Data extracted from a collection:

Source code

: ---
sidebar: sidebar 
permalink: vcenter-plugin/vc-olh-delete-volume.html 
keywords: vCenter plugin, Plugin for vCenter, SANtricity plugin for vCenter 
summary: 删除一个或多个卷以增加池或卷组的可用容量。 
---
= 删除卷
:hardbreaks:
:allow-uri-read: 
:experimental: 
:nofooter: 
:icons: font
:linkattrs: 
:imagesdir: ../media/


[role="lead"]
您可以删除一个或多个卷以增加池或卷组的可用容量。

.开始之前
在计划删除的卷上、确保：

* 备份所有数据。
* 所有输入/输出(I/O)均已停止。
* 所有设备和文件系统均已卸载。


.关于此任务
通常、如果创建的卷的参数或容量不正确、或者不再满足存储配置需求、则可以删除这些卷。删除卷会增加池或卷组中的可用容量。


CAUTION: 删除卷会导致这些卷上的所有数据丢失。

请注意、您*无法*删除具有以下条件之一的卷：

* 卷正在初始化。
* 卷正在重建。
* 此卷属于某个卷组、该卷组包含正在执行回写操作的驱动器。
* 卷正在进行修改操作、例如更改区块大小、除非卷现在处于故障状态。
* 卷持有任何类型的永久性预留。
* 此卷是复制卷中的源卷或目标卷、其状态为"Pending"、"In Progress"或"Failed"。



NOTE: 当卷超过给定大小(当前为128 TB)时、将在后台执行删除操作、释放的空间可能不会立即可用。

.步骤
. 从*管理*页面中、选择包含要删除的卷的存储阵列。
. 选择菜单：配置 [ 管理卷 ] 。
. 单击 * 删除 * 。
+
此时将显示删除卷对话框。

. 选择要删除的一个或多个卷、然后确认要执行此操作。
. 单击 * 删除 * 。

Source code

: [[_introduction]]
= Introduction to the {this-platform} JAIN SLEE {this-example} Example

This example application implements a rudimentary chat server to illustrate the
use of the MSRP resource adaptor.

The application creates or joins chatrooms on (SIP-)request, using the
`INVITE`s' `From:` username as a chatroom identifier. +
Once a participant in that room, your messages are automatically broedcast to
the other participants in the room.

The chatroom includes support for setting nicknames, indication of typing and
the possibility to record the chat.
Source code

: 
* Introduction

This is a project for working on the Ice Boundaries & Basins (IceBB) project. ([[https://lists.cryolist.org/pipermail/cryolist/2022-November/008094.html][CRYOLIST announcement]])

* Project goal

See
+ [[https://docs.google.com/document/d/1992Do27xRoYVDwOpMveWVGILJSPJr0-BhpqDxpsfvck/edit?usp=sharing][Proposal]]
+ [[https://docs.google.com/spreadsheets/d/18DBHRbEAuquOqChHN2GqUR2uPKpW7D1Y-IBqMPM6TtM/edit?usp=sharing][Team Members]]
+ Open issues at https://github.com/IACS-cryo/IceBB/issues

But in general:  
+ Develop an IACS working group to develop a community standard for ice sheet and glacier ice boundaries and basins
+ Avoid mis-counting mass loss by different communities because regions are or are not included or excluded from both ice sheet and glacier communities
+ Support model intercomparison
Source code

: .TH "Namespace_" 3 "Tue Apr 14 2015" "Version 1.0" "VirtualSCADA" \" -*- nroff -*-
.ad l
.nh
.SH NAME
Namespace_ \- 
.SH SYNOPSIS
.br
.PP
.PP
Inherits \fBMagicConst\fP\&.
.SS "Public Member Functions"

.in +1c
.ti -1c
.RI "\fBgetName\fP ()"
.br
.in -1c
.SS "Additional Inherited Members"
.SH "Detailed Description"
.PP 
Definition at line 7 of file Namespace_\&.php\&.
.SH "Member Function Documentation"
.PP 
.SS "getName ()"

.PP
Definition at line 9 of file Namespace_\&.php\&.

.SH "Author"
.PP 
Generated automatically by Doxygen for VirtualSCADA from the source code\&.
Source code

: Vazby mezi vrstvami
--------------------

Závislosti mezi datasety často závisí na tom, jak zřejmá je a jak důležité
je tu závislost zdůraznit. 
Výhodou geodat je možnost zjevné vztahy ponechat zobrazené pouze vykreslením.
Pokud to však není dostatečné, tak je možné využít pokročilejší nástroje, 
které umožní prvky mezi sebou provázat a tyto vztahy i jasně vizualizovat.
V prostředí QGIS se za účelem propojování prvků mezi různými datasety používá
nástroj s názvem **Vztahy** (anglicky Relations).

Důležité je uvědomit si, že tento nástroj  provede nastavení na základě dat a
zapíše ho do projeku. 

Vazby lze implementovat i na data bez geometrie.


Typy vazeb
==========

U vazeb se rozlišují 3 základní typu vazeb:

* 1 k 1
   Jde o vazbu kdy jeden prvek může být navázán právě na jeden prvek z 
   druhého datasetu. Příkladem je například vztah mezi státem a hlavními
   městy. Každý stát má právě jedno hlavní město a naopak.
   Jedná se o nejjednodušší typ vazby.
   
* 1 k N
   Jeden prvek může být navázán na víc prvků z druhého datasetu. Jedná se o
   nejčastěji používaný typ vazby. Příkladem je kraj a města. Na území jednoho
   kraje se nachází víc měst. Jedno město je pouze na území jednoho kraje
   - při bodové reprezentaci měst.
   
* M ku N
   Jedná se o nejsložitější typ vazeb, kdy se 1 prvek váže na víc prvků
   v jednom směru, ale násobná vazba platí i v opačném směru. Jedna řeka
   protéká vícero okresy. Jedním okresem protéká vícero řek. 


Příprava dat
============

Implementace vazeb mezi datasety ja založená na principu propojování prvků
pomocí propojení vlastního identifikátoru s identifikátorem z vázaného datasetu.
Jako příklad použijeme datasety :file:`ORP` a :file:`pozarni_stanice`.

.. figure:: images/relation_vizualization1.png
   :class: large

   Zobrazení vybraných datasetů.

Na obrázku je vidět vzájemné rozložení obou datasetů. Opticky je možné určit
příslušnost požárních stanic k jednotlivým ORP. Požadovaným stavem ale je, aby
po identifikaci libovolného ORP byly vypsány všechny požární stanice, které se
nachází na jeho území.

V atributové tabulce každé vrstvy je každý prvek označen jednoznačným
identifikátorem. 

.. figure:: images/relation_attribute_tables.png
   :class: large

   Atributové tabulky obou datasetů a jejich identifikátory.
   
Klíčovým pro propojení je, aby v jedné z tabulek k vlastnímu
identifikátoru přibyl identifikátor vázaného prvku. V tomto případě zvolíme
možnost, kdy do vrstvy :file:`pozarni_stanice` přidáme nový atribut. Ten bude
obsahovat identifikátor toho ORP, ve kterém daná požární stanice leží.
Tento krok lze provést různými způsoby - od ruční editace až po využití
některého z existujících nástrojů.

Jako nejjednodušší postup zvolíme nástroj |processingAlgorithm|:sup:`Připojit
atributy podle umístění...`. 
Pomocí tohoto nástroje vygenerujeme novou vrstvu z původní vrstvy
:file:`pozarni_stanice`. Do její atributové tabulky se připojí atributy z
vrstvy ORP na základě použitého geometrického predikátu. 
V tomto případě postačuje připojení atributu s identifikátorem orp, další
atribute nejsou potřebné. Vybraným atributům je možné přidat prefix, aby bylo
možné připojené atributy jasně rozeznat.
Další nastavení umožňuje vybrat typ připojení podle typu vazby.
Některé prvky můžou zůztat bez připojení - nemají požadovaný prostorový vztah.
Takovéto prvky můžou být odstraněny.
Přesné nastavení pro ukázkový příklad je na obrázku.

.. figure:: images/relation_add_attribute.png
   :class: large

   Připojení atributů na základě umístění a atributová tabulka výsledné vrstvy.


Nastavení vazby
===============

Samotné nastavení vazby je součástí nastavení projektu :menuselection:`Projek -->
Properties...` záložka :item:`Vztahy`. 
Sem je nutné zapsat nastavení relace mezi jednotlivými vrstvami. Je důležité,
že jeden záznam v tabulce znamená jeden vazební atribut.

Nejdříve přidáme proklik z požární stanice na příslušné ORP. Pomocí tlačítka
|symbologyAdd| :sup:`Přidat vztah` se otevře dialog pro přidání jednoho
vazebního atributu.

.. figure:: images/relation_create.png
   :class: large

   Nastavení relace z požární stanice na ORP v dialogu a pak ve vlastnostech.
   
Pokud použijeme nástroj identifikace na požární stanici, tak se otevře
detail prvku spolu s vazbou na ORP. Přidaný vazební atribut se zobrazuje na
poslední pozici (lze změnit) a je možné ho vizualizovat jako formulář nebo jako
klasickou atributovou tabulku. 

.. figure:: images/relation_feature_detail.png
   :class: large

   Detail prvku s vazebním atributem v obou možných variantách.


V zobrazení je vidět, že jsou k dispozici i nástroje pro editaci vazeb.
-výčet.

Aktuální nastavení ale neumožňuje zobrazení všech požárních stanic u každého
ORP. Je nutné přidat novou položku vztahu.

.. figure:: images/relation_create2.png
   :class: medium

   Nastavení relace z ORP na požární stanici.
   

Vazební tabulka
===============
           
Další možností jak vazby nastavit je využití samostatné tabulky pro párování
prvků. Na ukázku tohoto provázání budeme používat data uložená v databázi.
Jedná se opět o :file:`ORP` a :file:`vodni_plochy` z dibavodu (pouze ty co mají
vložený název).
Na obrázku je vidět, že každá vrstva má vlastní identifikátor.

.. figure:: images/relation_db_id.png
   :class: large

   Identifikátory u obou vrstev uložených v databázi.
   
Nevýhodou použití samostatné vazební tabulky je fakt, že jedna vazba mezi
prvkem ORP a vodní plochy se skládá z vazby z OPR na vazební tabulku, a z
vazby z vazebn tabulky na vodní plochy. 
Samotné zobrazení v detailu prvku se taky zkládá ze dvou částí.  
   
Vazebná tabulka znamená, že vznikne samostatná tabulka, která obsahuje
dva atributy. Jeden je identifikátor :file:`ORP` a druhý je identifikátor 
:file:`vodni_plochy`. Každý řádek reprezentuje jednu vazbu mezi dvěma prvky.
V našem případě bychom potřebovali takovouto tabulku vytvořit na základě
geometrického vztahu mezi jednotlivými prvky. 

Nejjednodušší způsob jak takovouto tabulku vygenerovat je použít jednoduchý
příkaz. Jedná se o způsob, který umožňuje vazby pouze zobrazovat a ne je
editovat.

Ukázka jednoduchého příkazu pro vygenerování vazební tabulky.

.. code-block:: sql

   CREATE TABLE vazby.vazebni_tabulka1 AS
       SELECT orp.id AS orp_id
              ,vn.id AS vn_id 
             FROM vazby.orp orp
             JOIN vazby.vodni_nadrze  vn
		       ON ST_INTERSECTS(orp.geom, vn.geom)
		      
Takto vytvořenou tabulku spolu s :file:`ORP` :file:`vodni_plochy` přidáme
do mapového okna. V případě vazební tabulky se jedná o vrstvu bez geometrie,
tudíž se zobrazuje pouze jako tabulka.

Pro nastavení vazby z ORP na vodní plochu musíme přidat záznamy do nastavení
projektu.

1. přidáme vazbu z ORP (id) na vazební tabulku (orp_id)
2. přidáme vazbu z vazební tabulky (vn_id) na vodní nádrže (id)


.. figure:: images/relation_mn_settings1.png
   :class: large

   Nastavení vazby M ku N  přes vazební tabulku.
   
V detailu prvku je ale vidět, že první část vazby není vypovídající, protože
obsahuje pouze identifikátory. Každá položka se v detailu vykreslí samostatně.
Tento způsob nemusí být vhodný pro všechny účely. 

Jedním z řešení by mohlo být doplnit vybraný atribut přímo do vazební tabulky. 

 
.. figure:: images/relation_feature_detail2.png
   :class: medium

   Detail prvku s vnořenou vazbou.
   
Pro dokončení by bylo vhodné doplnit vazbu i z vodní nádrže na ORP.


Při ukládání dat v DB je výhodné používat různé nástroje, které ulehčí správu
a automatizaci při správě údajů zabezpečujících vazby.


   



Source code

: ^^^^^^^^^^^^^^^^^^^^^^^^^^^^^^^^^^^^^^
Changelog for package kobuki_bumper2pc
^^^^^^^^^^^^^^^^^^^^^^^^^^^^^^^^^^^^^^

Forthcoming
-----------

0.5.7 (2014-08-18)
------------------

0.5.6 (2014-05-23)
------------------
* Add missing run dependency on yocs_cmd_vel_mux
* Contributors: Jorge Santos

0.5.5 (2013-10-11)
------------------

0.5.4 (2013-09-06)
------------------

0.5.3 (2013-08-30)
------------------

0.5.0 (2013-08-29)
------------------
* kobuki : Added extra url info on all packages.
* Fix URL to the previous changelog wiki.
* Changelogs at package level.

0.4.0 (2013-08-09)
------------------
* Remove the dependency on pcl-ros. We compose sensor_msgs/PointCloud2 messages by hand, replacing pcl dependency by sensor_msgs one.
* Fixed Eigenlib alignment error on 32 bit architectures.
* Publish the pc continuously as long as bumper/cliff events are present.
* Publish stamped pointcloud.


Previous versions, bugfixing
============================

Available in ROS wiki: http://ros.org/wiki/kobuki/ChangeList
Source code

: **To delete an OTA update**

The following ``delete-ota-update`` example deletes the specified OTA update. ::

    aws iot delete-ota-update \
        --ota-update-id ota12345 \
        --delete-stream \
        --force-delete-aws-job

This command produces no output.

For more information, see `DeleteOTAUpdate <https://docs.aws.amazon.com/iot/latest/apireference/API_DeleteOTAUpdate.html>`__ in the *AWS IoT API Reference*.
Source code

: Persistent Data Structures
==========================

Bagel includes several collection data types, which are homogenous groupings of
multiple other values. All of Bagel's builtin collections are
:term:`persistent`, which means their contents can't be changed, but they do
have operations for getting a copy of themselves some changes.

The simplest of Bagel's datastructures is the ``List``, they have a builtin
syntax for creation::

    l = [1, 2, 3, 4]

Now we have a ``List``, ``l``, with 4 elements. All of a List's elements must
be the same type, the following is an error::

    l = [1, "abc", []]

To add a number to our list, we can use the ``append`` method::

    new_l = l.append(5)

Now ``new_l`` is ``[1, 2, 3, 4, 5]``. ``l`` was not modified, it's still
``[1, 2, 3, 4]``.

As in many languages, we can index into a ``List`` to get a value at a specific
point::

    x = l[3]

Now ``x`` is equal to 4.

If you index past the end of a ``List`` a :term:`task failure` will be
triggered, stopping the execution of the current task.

- [What the exercise asks] The reply should hold only the lines from the top of the records through the line that has "通常、如果创建的卷的参数或容", each one exact.

- [Written response]
Source code

: ---
sidebar: sidebar 
permalink: vcenter-plugin/vc-olh-delete-volume.html 
keywords: vCenter plugin, Plugin for vCenter, SANtricity plugin for vCenter 
summary: 删除一个或多个卷以增加池或卷组的可用容量。 
---
= 删除卷
:hardbreaks:
:allow-uri-read: 
:experimental: 
:nofooter: 
:icons: font
:linkattrs: 
:imagesdir: ../media/


[role="lead"]
您可以删除一个或多个卷以增加池或卷组的可用容量。

.开始之前
在计划删除的卷上、确保：

* 备份所有数据。
* 所有输入/输出(I/O)均已停止。
* 所有设备和文件系统均已卸载。


.关于此任务
通常、如果创建的卷的参数或容量不正确、或者不再满足存储配置需求、则可以删除这些卷。删除卷会增加池或卷组中的可用容量。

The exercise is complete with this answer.